Ah, and I talked to Sarah the other day. But besides that...Jake had told me that she IMed him out of nowhere to tell him that 4 guys she kinda knew were in a car wreck and died. She flipped out on him cause he didn't respond - he was in the bathroom - he's in a wheelchair so I imagine it prolly takes him a lil longer. Anyways, he basically told her off because she IMs him after never giving a damn about how he was because he was the only person online. He has a point, she only talks to him when she wants something. That's pretty much how she is with me at times.
Sarah told me her side last night, first thing she does is tell me that. She tells me what a jerk he is because she told him how those guys had been in the wreck, how she kinda knew them, and he didn't even say sorry. Stated the fact about him telling her off/being rude. And pointed out again that most decent people would have least said "oh, I'm sorry". (Ironically enough, she woulda probably fussed at me for saying that before.)

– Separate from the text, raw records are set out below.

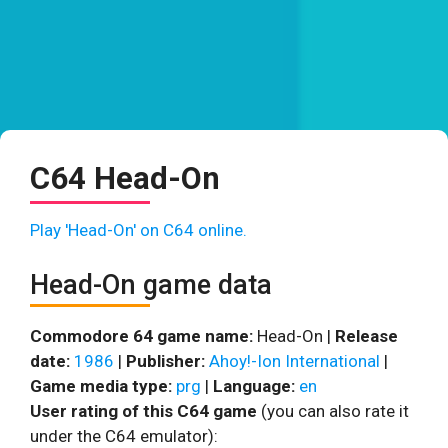
C64 Head-On
Play 'Head-On' on C64 online.
Head-On game data
Commodore 64 game name:
Head-On |
Release
date:
1986
|
Publisher:
Ahoy!-Ion International
|
Game media type:
prg
|
Language:
en
User rating of this C64 game
(you can also rate it
under the C64 emulator):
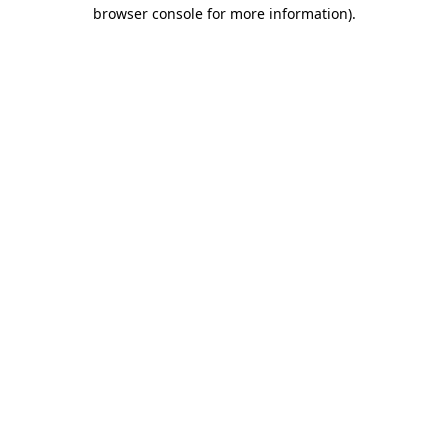
browser console for more information)
.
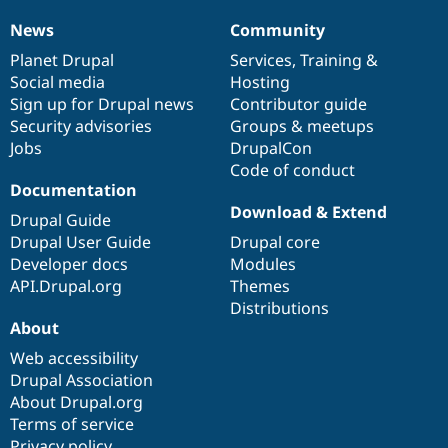
News
Community
News
Our
Documentation
Drupal
Governance
items
Planet Drupal
community
code
of
Services
,
Training
&
Social media
base
community
Hosting
Sign up for Drupal news
Contributor guide
Security advisories
Groups & meetups
Jobs
DrupalCon
Code of conduct
Documentation
Download & Extend
Drupal Guide
Drupal User Guide
Drupal core
Developer docs
Modules
API.Drupal.org
Themes
Distributions
About
Web accessibility
Drupal Association
About Drupal.org
Terms of service
Privacy policy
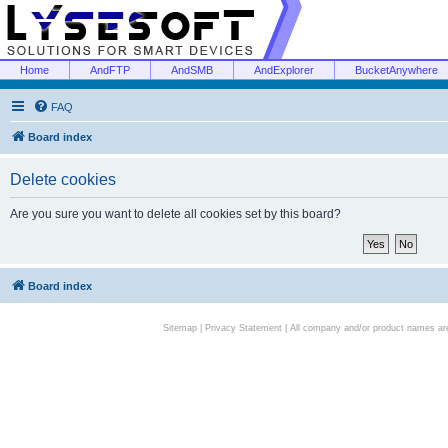
Home
AndFTP
AndSMB
AndExplorer
BucketAnywhere
FAQ
Board index
Delete cookies
Are you sure you want to delete all cookies set by this board?
Board index
Sitemap
|
Privacy Statement
| All company and/or product names are 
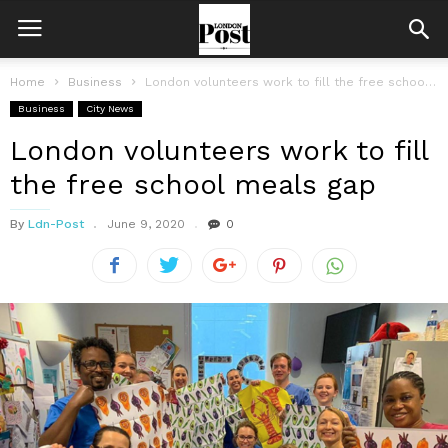
Home
Business
London volunteers work to fill the free school meals gap
Business
City News
London volunteers work to fill
the free school meals gap
By
Ldn-Post
June 9, 2020
0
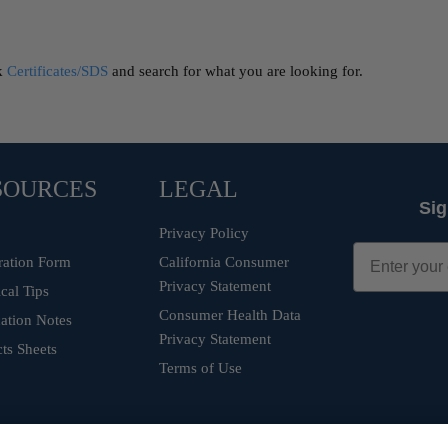
ck
Certificates/SDS
and search for what you are looking for.
SOURCES
LEGAL
Sig
Privacy Policy
ration Form
California Consumer
Privacy Statement
cal Tips
Consumer Health Data
ation Notes
Privacy Statement
ts Sheets
Terms of Use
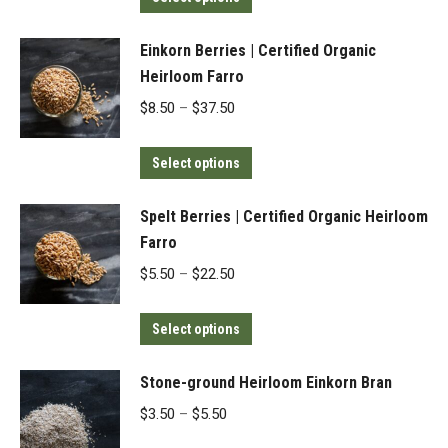
product
through
has
$195.00
Einkorn Berries | Certified Organic
multiple
Heirloom Farro
variants.
Price
$
8.50
–
$
37.50
The
range:
options
This
$8.50
Select options
may
product
through
be
has
$37.50
Spelt Berries | Certified Organic Heirloom
chosen
multiple
Farro
on
variants.
Price
$
5.50
–
$
22.50
the
The
range:
product
options
This
$5.50
Select options
page
may
product
through
be
has
$22.50
Stone-ground Heirloom Einkorn Bran
chosen
multiple
Price
$
3.50
–
$
5.50
on
variants.
range:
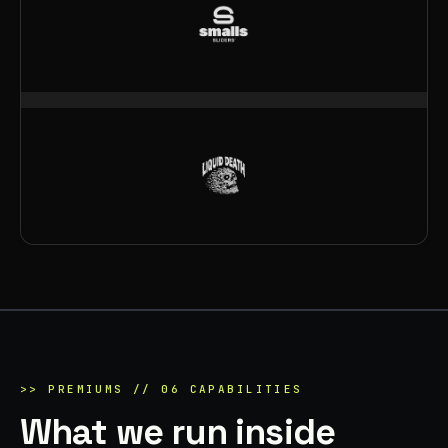
>>
PREMIUMS
//
06
CAPABILITIES
What we run inside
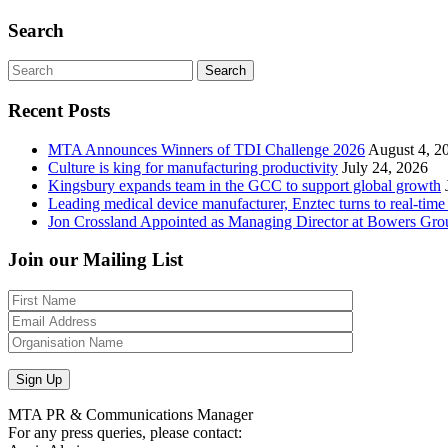
Search
Search
Recent Posts
MTA Announces Winners of TDI Challenge 2026
August 4, 2
Culture is king for manufacturing productivity
July 24, 2026
Kingsbury expands team in the GCC to support global growth
Leading medical device manufacturer, Enztec turns to real-time
Jon Crossland Appointed as Managing Director at Bowers Gro
Join our Mailing List
MTA PR & Communications Manager
For any press queries, please contact:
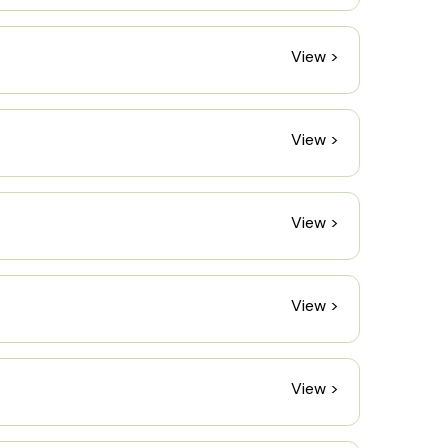
View >
View >
View >
View >
View >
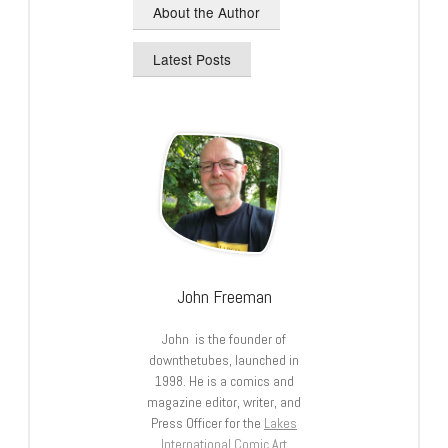
About the Author
Latest Posts
John Freeman
John is the founder of
downthetubes, launched in
1998. He is a comics and
magazine editor, writer, and
Press Officer for the
Lakes
International Comic Art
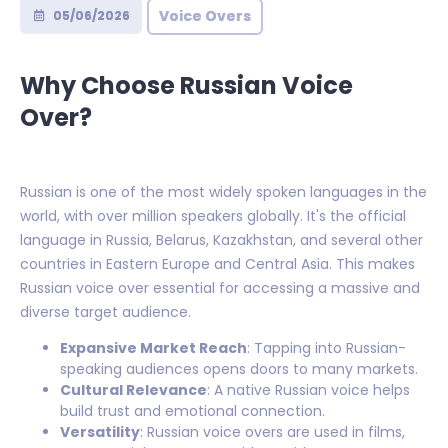
Voice Overs
05/06/2026
Why Choose Russian Voice
Over?
Russian is one of the most widely spoken languages in the
world, with over million speakers globally. It's the official
language in Russia, Belarus, Kazakhstan, and several other
countries in Eastern Europe and Central Asia. This makes
Russian voice over essential for accessing a massive and
diverse target audience.
Expansive Market Reach
: Tapping into Russian-
speaking audiences opens doors to many markets.
Cultural Relevance
: A native Russian voice helps
build trust and emotional connection.
Versatility
: Russian voice overs are used in films,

Both of them have valid points. But when Sarah told me that, it made me want to view Jake in such a bad light, but I really can't. I know he's not the most mature guy, but he's sincere when he listens to me and helps. He's curious to see how I am, vice versa. I completely can see both sides though... thus why I refuse to pick one.

As a side note, it may help to consider how important is the element of timing. There are two elements to commitment: One is finding the right person, and the other is timing. Are you both at the right point? Are you both ready? Just because you find the right person doesn't mean you're both ready.
keillor on true friendships and anger
You can't be friends with someone you're afraid to express anger to.
You live your life in the here and now, meeting whomever you will, feeling what you feel, expressing what is close to your heart, and from experience you gradually draw some conclusions about yourself. Don't worry too much about being gay or being ungay. Be with who you want to be with and enjoy their company and their wit and compassion and things will work out somehow.
Don't try to talk to someone who doesn't care to talk to you. The way to go through the closure process is to go back to the dance and enjoy being with someone who is eager to talk with you, who smiles at the sight of your face.